Hacker News new | ask | show | jobs
by vitus 544 days ago
In general, this isn't even a JS problem, or a JIT problem. You have similar issues even in a lower-level language like C++: branch prediction, cache warming, heck, even power state transitions if you're using AVX512 instructions on an older CPU. Stop-the-world GC causing pauses? Variation in memory management exists in C, too -- malloc and free are not fixed-cost, especially under high churn.

Benchmarks can be a useful tool, but they should not be mistaken for real-world performance.

2 comments

I think that sort of thing is a bit different because you can have more control over it. If you’re serious about benchmarking or running particularly performance sensitive code, you’ll be able to get reasonably consistent benchmark results run-to-run, and you’ll have a big checklist of things like hugepages, pgo, tickless mode, writing code a specific way, and so on to get good and consistent performance. I think you end up being less at the mercy of choices made by the VM.
The amount of control you have varies in a continuum between hand-written assembly to SQL queries. But there isn't really a difference of kind here, it's just a continuum.

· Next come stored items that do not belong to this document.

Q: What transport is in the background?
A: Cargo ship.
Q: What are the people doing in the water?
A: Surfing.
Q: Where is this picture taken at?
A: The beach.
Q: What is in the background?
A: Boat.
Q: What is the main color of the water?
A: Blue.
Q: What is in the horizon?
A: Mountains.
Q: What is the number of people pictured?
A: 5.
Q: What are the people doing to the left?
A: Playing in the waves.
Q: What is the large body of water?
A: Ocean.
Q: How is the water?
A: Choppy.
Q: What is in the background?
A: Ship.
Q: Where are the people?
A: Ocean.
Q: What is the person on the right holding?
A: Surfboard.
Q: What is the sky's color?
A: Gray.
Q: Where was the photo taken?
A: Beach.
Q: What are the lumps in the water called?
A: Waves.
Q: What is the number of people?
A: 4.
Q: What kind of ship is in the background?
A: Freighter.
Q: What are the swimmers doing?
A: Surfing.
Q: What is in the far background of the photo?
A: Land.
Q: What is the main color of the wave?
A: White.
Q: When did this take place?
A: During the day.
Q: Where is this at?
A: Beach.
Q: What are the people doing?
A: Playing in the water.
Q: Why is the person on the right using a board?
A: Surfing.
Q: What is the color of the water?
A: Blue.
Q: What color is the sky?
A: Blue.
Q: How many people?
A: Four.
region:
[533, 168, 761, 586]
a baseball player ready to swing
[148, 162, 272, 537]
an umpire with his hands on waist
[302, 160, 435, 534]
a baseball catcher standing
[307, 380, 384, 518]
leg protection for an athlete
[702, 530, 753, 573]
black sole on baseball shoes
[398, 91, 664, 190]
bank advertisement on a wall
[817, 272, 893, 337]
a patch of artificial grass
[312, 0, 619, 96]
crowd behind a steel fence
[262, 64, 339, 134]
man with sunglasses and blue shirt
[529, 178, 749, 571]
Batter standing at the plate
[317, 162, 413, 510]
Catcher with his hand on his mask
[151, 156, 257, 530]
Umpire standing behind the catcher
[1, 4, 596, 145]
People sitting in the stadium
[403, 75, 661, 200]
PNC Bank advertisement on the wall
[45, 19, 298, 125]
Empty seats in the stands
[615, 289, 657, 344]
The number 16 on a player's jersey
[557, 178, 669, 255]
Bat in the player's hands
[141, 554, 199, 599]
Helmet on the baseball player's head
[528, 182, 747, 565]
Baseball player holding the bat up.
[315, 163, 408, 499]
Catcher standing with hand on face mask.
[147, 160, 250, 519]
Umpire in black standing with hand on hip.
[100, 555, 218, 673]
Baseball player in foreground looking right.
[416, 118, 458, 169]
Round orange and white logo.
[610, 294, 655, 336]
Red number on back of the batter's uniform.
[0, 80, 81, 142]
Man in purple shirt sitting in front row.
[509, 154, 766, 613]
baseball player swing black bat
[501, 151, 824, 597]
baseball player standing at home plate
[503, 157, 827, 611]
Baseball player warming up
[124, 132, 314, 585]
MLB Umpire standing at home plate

If there's anything unique about Javascript is that has an unusually high rate of "unpredictability" / "abstraction level". But again, it has pretty normal values of both of those, just the relation is away from the norm.

I’m quite confused by your comment. I think this subthread is about reasons one might see variance on modern hardware in your ‘most control’ end of the continuum.

The start of the thread was about some ways where VM warmup (and benchmarking) may behave differently from how many reasonably experienced people expect.

I claim it’s reasonably different because one cannot tame parts of the VM warmup issues whereas one can tame many of the sources of variability one sees in high-performance systems outside of VMs, eg by cutting out the OS/scheduler, by disabling power saving and properly cooling the chip, by using CAT to limit interference with the L3 cache, and so on.

> eg by cutting out the OS/scheduler, by disabling power saving and properly cooling the chip, by using CAT to limit interference with the L3 cache, and so on

That's not very different from targeting a single JS interpreter.

In fact, you get much more predictability by targeting a single JS interpreter than by trying to guess your hardware limitations... Except, of course if you target a single hardware specification.

When we were upgrading to ES6 I was surprised/relieved to find that moving some leaf node code in the call graph to classes from prototypes did help. The common wisdom at the time was that classes were still relatively expensive. But they force strict, which we were using inconsistently, and they flatten the object representation (I discovered these issues in the heap dump, rather than the flame graph). Reducing memory pressure can overcome the cost of otherwise suboptimal code.

OpenTelemetry having not been invented yet, someone implemented server side HAR reports and the data collection on that was a substantial bottleneck. Particularly the original implementation.

Running benchmarks on the old Intel MacBook a previous job gave me was like pulling teeth. Thermal throttling all the time. Anything less than at least a 2x speed up was just noise and I’d have to push my changes to CI/CD to test, which is how our build process sprouted a benchmark pass. And a grafana dashboard showing the trend lines over time.

My wheelhouse is making lots of 4-15% improvements and laptops are no good for those.